Students will have access to the magazine stories Dorothy has been writing for a twice-annual tourism magazine, as well as the podcasts she’s been creating.
“The teachers have told me they want more murder stories,” Dorothy said. “And we have plenty of those. We have murder mysteries, too.”
Among these murder mysteries is the story of Minnie Brown, who claimed she’d shot her husband because he was abusing her. She said the shooting was a case of self-defense.
But the location where Brown said she was standing didn’t match the forensic evidence collected at the scene. Investigators determined the bullet had traveled through a trap door instead, where she may have been hiding someone else.
Nor was the gun Brown said she used to shoot her husband the one that actually shot him. Her husband was killed by a bullet from a different gun.
Investigators concluded she was protecting whoever had shot her husband, but no one was ever able to figure out who. It’s a cold case that’s never been solved.
“So, I think the way we’re going to present it is all the facts, and here’s the list of suspects, and then let people decide who they think it is,” she said. “The kids are really excited about that, especially the eighth graders, the seventh and eighth graders.”
Dorothy said the outlaws who ran through Thermopolis were just as often as not law-abiding citizens. Sometimes their roles even changed according on scheduled days. Like Slick Nard, for example. He was a sheriff’s deputy on certain days of the week, and an outlaw on others.
“One day he was arrested, the next day they let him out of jail and he was back to being the deputy,” Dorothy said. “And he wasn't an exception of the rule. He was the norm.”
Dorothy believes the term outlaw was a bit relative, given what was going on at the time, and tells a story about Butch Cassidy to illustrate her point.
The tax man was coming to take away a widow’s land, so Cassidy loaned her the $75 she needed to save her farm.
That particularly disappointed the tax man because he wasn’t after the taxes at all. He was just using the law to take land away from homesteaders, Dorothy said.
“The funny part about the story is, and that’s why he’s Robin Hood, is that on the (taxman’s) way back, guess who got robbed?” Dorothy said, laughing.
Cassidy and his “Wild Bunch” saw such actions as justified, Dorothy added, because the law at the time wasn’t about protecting the little guys. She said it protected the powerful. Those with power and money wanted homesteaders’ land and would accuse them of being rustlers. Then they would hire assassins to kill the homesteaders.
“So, when they weren’t robbing or doing (outlaw) things, they were employed as cowboys for different ranches around here,” Dorothy said.

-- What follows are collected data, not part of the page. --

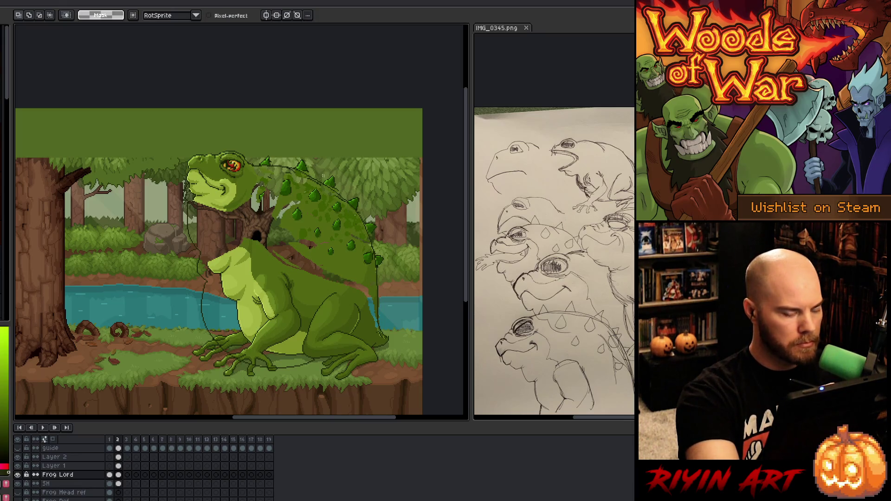
Step: Select a small patch of the back near the head, then drop it unchanged
key(b)
key(i)
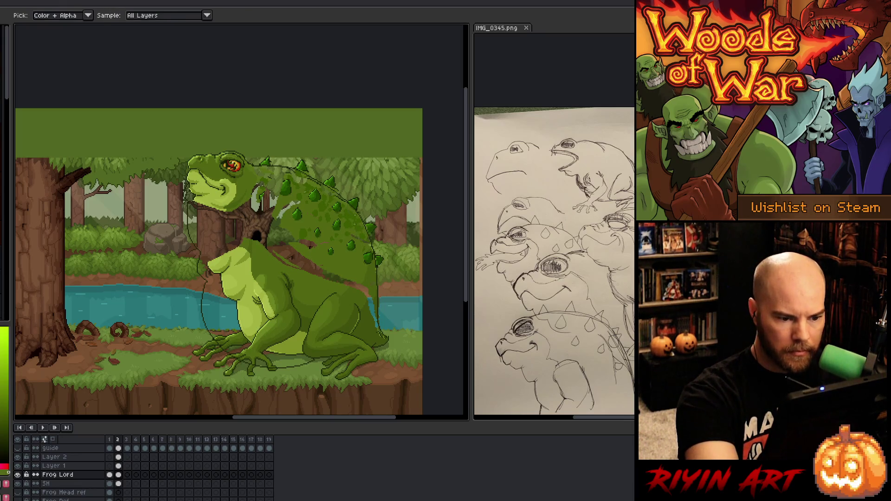
key(b)
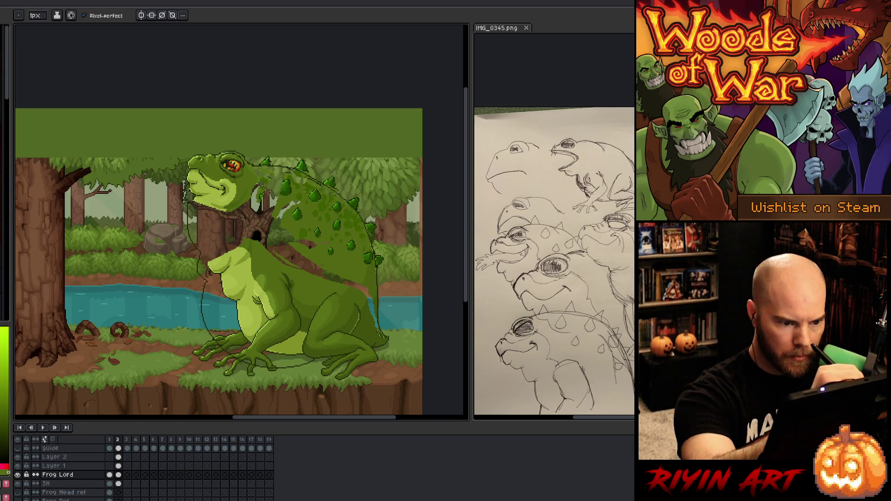
key(e)
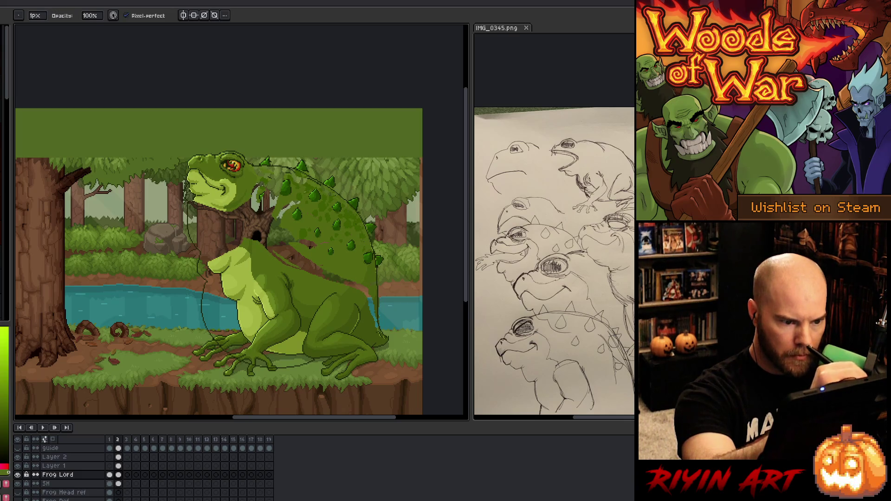
key(m)
drag(318, 174, 342, 191)
click(338, 187)
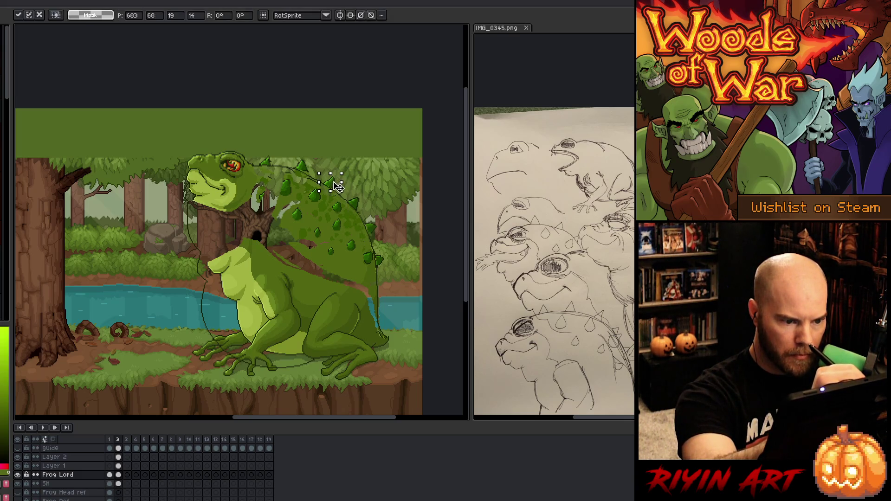
click(333, 158)
key(b)
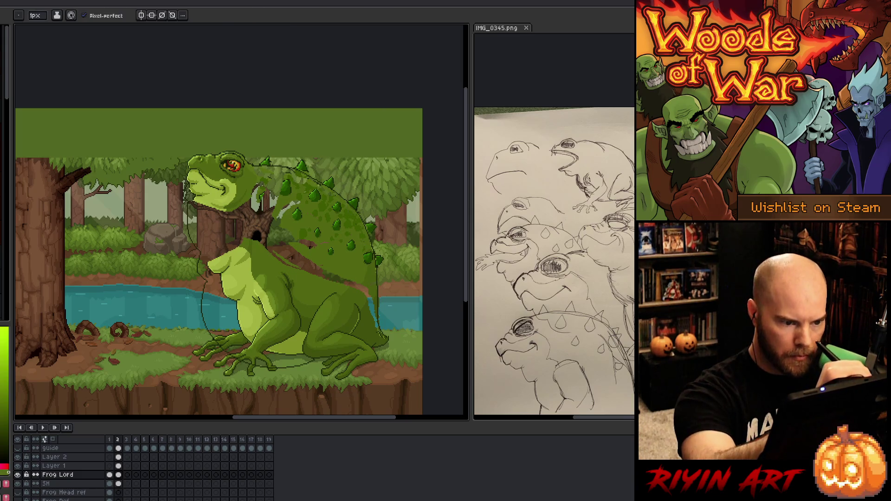
Step: Sample several colours from the frog's body, back and feet
alt+click(315, 178)
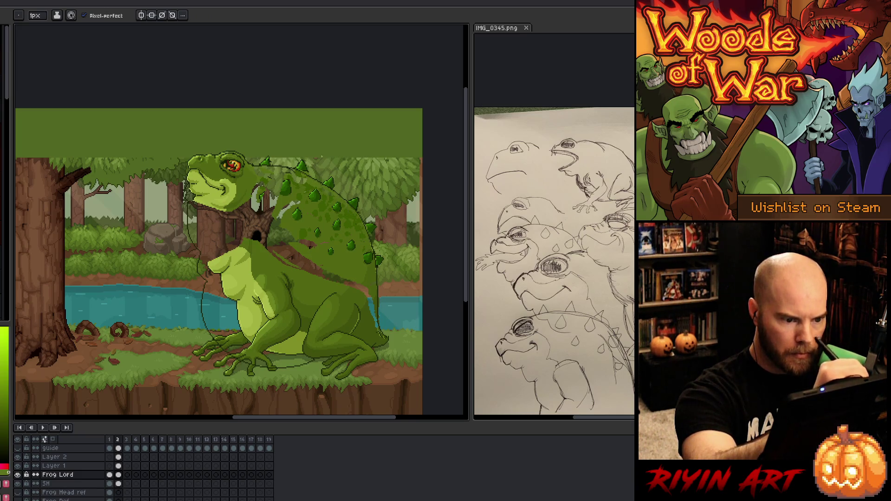
alt+click(294, 136)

As she’s been working on individual outlaw stories, digging into the little mysteries that can be so intriguing and put a new slant on the old history.
Dorothy is also finding that many of the outlaws of that time period still have living descendants in Thermopolis. And some of them are able to remember details about their outlaw relatives.
Like the granddaughter of Wild Bunch gang member Elsy Lay, for example.
“We’re not talking great-granddaughter here,” Dorothy said. “We’re talking granddaughter.”
That modern-day connection is making the excavation of outlaw history in Thermopolis all the more interesting and compelling. It also makes the potential for tourism opportunities fantastic, and something Dorothy believes will ultimately turn into something truly one of a kind.
“I cannot tell you exactly where this is going to take us because we’re on the outlaw trail,” she said. “And we’re just following it to where it’s going to take us. I didn’t expect it to detour to the school and get the kids excited, but it did, and it’s been great.”